The efforts of Consumer Financial Protection Bureau (CFPB) Director Kathy Kraninger have gone a long way in reversing egregious Obama-era actions that plagued the agency, helping to make it more transparent, accountable, and friendly to consumer choice.
However, while these efforts should be applauded, there remains unfinished business that must be taken care of — chief among them the flawed lawsuit levied by the CFPB against the finance company Navient.
The lawsuit against Navient, a servicer of student loans for both private lenders and the federal government, was launched in January 2017, just two days before the Inauguration of President Donald Trump. Not only did the lawsuit give the appearance of being rushed through before a change of leadership, it soon looked even weaker when the primary allegations of the suit were shown to be overblown or outright false.

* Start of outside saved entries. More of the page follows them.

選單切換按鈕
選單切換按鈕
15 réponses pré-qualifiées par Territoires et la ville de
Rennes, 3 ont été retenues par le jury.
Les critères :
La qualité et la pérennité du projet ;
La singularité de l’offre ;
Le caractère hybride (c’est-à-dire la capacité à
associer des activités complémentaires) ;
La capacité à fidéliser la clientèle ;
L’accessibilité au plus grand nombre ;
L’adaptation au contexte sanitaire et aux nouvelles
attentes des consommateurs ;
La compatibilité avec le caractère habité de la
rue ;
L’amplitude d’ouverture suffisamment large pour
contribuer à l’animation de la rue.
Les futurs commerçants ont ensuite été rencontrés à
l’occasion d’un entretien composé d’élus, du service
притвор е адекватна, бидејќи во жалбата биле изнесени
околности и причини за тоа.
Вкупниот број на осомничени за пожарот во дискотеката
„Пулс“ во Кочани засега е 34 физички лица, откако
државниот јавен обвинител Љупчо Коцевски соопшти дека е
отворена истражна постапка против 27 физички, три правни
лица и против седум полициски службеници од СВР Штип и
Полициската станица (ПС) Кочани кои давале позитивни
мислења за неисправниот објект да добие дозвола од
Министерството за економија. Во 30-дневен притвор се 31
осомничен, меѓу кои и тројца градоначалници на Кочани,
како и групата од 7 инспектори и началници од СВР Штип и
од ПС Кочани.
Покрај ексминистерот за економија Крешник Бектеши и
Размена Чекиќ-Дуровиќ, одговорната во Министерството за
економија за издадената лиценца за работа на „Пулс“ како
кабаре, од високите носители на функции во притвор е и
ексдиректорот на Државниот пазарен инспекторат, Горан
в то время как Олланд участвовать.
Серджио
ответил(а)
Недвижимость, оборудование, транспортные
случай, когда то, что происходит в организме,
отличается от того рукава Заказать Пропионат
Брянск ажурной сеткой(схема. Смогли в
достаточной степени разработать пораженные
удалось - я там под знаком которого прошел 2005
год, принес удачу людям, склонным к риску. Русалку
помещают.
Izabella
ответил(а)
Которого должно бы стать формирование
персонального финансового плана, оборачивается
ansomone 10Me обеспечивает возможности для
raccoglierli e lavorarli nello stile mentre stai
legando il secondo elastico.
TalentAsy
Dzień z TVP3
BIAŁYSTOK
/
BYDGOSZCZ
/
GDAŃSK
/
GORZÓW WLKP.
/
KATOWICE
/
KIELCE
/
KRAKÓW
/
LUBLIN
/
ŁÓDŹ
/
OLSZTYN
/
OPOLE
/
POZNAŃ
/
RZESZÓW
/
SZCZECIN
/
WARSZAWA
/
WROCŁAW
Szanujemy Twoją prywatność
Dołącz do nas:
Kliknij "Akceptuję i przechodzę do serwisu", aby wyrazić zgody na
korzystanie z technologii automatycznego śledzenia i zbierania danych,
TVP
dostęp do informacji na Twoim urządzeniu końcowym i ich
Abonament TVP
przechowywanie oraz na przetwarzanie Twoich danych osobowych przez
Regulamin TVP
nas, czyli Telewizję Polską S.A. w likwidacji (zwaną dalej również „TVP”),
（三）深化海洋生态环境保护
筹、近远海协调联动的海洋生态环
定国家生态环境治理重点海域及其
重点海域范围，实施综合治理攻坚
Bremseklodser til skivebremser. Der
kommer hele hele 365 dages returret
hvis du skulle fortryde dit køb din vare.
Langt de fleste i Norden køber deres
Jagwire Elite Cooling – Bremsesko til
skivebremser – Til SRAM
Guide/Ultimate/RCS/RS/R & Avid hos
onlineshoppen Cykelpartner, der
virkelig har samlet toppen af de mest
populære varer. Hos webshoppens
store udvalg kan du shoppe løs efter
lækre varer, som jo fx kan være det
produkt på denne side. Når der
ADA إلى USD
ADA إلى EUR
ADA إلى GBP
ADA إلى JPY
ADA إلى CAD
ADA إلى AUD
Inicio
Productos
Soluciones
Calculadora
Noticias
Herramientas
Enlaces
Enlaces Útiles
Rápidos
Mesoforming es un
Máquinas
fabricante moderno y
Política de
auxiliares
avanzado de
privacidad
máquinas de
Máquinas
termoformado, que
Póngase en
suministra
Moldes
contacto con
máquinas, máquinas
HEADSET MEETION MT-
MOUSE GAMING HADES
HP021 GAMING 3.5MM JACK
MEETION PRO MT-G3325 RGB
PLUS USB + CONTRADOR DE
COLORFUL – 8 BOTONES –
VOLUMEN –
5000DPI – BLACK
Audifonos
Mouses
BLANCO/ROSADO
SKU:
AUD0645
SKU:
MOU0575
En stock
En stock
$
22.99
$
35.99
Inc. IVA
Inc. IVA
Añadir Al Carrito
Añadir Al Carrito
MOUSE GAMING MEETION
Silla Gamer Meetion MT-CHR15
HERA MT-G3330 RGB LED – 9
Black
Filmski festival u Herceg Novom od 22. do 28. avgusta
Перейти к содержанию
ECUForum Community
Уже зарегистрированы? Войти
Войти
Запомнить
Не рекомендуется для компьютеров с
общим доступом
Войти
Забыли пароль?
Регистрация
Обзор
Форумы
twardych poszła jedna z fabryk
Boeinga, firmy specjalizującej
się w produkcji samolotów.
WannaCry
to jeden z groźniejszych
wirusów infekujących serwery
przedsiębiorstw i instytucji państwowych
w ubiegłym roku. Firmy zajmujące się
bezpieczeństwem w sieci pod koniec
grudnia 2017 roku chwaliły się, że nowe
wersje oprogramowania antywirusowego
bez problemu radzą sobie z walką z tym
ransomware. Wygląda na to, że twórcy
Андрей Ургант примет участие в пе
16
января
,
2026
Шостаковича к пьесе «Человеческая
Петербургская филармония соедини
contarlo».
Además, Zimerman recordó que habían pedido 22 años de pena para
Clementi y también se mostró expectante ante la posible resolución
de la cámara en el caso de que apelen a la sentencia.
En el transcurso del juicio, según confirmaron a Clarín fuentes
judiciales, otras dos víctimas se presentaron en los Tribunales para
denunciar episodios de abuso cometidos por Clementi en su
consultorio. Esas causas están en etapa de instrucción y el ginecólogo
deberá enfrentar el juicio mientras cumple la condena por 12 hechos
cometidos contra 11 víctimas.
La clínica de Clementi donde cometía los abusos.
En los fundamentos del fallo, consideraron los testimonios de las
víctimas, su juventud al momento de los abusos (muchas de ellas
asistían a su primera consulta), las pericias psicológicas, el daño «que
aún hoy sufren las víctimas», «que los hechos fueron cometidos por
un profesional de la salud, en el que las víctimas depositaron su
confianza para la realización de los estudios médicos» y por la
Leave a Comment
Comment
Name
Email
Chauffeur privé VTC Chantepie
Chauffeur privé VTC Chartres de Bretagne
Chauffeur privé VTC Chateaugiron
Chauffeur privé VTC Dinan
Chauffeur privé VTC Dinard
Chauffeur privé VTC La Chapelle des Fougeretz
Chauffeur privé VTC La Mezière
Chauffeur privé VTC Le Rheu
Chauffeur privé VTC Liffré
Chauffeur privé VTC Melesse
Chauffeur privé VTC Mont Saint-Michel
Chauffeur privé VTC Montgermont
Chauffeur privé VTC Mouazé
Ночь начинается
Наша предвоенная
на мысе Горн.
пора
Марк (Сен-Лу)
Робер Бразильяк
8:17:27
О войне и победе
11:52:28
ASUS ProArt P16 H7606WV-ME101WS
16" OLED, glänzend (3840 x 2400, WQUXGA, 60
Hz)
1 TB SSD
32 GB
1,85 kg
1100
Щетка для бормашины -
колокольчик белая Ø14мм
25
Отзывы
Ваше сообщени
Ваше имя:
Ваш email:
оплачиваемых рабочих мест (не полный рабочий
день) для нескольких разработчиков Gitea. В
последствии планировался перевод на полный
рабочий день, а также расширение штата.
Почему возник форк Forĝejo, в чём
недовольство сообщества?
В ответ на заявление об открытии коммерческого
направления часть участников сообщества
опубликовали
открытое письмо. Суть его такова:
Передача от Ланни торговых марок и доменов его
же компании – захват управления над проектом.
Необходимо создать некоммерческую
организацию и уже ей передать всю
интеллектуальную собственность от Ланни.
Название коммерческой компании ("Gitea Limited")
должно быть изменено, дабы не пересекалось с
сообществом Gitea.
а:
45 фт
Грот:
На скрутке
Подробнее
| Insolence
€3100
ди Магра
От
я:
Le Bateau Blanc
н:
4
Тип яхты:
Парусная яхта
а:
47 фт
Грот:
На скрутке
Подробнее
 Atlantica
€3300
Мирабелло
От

In the suit, the CFPB argued that Navient had “systematically and illegally fail[ed] borrowers at every stage of repayment” by misleading them and steering them towards forbearance — a loan status where payments are temporally suspended but where interest continues to accrue—instead of other repayment options such as income-based repayment. The suit aimed to provide “appropriate restitution” to those “consumers harmed by [Navient’s] unlawful conduct.”
In January of this year, Navient filed for summary judgment, accusing the CFPB of failing to provide proof of the claims it made in the lawsuit. The CFPB then filed a legal brief defending its suit in March. Last month, Pennsylvania’s Clerk of Court chose to unseal the complete legal brief which shines light on the weakness CFPB’s case.
Included in the CFPB’s legal brief was a chart used by Navient staff when helping borrowers choose their best option for repayment. Despite CFPB allegations that Navient pushed forbearance above all else, the chart actually places forbearance at the bottom of the list, after extended repayment, graduated repayment, income-based repayment (IBR), income-contingent repayment (ICR), income-sensitive repayment (ISR), and deferment.
The chart states in bold white lettering, “Forbearance should not be considered until all other options have been exhausted.” From a business perspective, this makes sense when considering that the Department of Education pays student loan servicers significantly less for accounts in forbearance than those in other repayment plans.
Beyond this, the documents indicate that the CFPB had actually cherry picked evidence in the case. Writing in Legal Newswire, Colin Froment pointed out that “According to the brief, Navient claims that the CFPB filed its complaints before the bureau collected and thoroughly analyzed all the documents needed.” This builds on revelations during litigation where Navient asked the CFPB to identify specific borrowers who were harmed by their business practices.
The CFPB used its immensely flawed consumer compliant database to produce fifteen witnesses who alleged they were hurt by Navient. As it turns out, when Navient had the chance to examine records of these specific witnesses, it showed that Navient hadn’t done anything to mislead or intentionally harm these borrowers. In fact, at least one witness had lied to Navient about her income to become eligible for other repayment options.
Alas, none of this evidence has discouraged Sen. Elizabeth Warren, D-Mass., architect of the CFPB from her days as an academic, from continuing her crusade against the company. Last month, Warren sent a letter to U.S. Dept. of Education Secretary Betsy DeVos urging her to cut the Department of Education’s contract with Navient due to the company’s purported “decade-long record of terrible servicing practices.”
Responding to Warren’s attack, Navient President and CEO Jack Remondi wrote to Secretary DeVos on Nov. 9:
Sadly, the letter recycles disproven Consumer Financial Protection Bureau allegations. Even after nearly six years of investigation and false claims, the CFPB has not identified even one borrower to support claims of “steering” away from an income-driven repayment (IDR) plan into forbearance. That is because there was no policy and no practice to do so.
Navient has also said that it goes well beyond the Department of Education’s student loans servicing standards and their business practices are consistent with the Consumer Data Industry Association’s guidance.
As noted by American Enterprise Institute resident fellow Jason Delisle, “You need to understand the context of all of this, and once you understand the context, it doesn’t look like the CFPB has much of a case so far.”
While headlines around student loans capture attention for good reasons, it’s important to sort fact from fiction. With such a severe lack of evidence, the CFPB should drop the case entirely and move forward with actions that truly help consumers — including student borrowers — by lifting barriers to innovation and facilitating more financial choices.